> **WHAT YOU WILL DO**: All lines of the listing below must be reproduced character for character.

Top of EXERCISE DATA

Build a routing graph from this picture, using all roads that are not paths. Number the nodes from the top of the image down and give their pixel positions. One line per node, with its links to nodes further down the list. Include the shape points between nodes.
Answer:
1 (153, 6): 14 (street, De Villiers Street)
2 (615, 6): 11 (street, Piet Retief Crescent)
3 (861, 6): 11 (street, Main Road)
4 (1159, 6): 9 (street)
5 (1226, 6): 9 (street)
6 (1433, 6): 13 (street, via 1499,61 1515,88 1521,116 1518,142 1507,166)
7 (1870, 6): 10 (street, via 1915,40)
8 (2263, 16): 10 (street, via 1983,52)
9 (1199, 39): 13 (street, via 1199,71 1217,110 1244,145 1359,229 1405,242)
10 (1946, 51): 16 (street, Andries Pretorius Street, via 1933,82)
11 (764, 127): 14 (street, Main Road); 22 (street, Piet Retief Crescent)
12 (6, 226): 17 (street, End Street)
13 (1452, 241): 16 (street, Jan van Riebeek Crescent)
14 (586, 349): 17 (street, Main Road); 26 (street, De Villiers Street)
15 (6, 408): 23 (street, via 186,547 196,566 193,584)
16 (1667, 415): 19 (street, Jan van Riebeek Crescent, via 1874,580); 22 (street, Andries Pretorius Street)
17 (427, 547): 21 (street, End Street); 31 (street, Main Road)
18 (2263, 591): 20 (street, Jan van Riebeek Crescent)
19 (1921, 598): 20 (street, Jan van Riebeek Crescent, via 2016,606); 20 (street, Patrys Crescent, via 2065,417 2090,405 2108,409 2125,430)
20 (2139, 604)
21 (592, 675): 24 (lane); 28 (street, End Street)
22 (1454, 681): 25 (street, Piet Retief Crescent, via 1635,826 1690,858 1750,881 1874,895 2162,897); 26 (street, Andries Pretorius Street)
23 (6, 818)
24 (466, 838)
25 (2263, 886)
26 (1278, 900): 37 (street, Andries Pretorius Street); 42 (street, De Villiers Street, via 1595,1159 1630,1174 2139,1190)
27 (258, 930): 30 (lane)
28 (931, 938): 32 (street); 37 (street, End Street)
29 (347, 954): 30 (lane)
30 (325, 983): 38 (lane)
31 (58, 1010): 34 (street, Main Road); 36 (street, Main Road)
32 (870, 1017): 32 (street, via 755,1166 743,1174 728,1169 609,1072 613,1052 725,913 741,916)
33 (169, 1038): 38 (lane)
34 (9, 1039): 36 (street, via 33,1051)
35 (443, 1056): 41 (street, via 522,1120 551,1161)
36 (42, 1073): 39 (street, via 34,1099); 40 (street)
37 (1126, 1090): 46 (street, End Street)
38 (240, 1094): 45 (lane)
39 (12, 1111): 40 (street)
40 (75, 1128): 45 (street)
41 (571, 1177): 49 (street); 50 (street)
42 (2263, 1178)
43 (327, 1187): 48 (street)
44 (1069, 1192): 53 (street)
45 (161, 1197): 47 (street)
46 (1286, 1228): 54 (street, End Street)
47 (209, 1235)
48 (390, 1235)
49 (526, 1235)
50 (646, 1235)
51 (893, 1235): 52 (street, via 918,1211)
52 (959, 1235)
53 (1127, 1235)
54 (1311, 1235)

Bottom of EXERCISE DATA

> **RESPONSE AREA**:
Build a routing graph from this picture, using all roads that are not paths. Number the nodes from the top of the image down and give their pixel positions. One line per node, with its links to nodes further down the list. Include the shape points between nodes.
Answer:
1 (153, 6): 14 (street, De Villiers Street)
2 (615, 6): 11 (street, Piet Retief Crescent)
3 (861, 6): 11 (street, Main Road)
4 (1159, 6): 9 (street)
5 (1226, 6): 9 (street)
6 (1433, 6): 13 (street, via 1499,61 1515,88 1521,116 1518,142 1507,166)
7 (1870, 6): 10 (street, via 1915,40)
8 (2263, 16): 10 (street, via 1983,52)
9 (1199, 39): 13 (street, via 1199,71 1217,110 1244,145 1359,229 1405,242)
10 (1946, 51): 16 (street, Andries Pretorius Street, via 1933,82)
11 (764, 127): 14 (street, Main Road); 22 (street, Piet Retief Crescent)
12 (6, 226): 17 (street, End Street)
13 (1452, 241): 16 (street, Jan van Riebeek Crescent)
14 (586, 349): 17 (street, Main Road); 26 (street, De Villiers Street)
15 (6, 408): 23 (street, via 186,547 196,566 193,584)
16 (1667, 415): 19 (street, Jan van Riebeek Crescent, via 1874,580); 22 (street, Andries Pretorius Street)
17 (427, 547): 21 (street, End Street); 31 (street, Main Road)
18 (2263, 591): 20 (street, Jan van Riebeek Crescent)
19 (1921, 598): 20 (street, Jan van Riebeek Crescent, via 2016,606); 20 (street, Patrys Crescent, via 2065,417 2090,405 2108,409 2125,430)
20 (2139, 604)
21 (592, 675): 24 (lane); 28 (street, End Street)
22 (1454, 681): 25 (street, Piet Retief Crescent, via 1635,826 1690,858 1750,881 1874,895 2162,897); 26 (street, Andries Pretorius Street)
23 (6, 818)
24 (466, 838)
25 (2263, 886)
26 (1278, 900): 37 (street, Andries Pretorius Street); 42 (street, De Villiers Street, via 1595,1159 1630,1174 2139,1190)
27 (258, 930): 30 (lane)
28 (931, 938): 32 (street); 37 (street, End Street)
29 (347, 954): 30 (lane)
30 (325, 983): 38 (lane)
31 (58, 1010): 34 (street, Main Road); 36 (street, Main Road)
32 (870, 1017): 32 (street, via 755,1166 743,1174 728,1169 609,1072 613,1052 725,913 741,916)
33 (169, 1038): 38 (lane)
34 (9, 1039): 36 (street, via 33,1051)
35 (443, 1056): 41 (street, via 522,1120 551,1161)
36 (42, 1073): 39 (street, via 34,1099); 40 (street)
37 (1126, 1090): 46 (street, End Street)
38 (240, 1094): 45 (lane)
39 (12, 1111): 40 (street)
40 (75, 1128): 45 (street)
41 (571, 1177): 49 (street); 50 (street)
42 (2263, 1178)
43 (327, 1187): 48 (street)
44 (1069, 1192): 53 (street)
45 (161, 1197): 47 (street)
46 (1286, 1228): 54 (street, End Street)
47 (209, 1235)
48 (390, 1235)
49 (526, 1235)
50 (646, 1235)
51 (893, 1235): 52 (street, via 918,1211)
52 (959, 1235)
53 (1127, 1235)
54 (1311, 1235)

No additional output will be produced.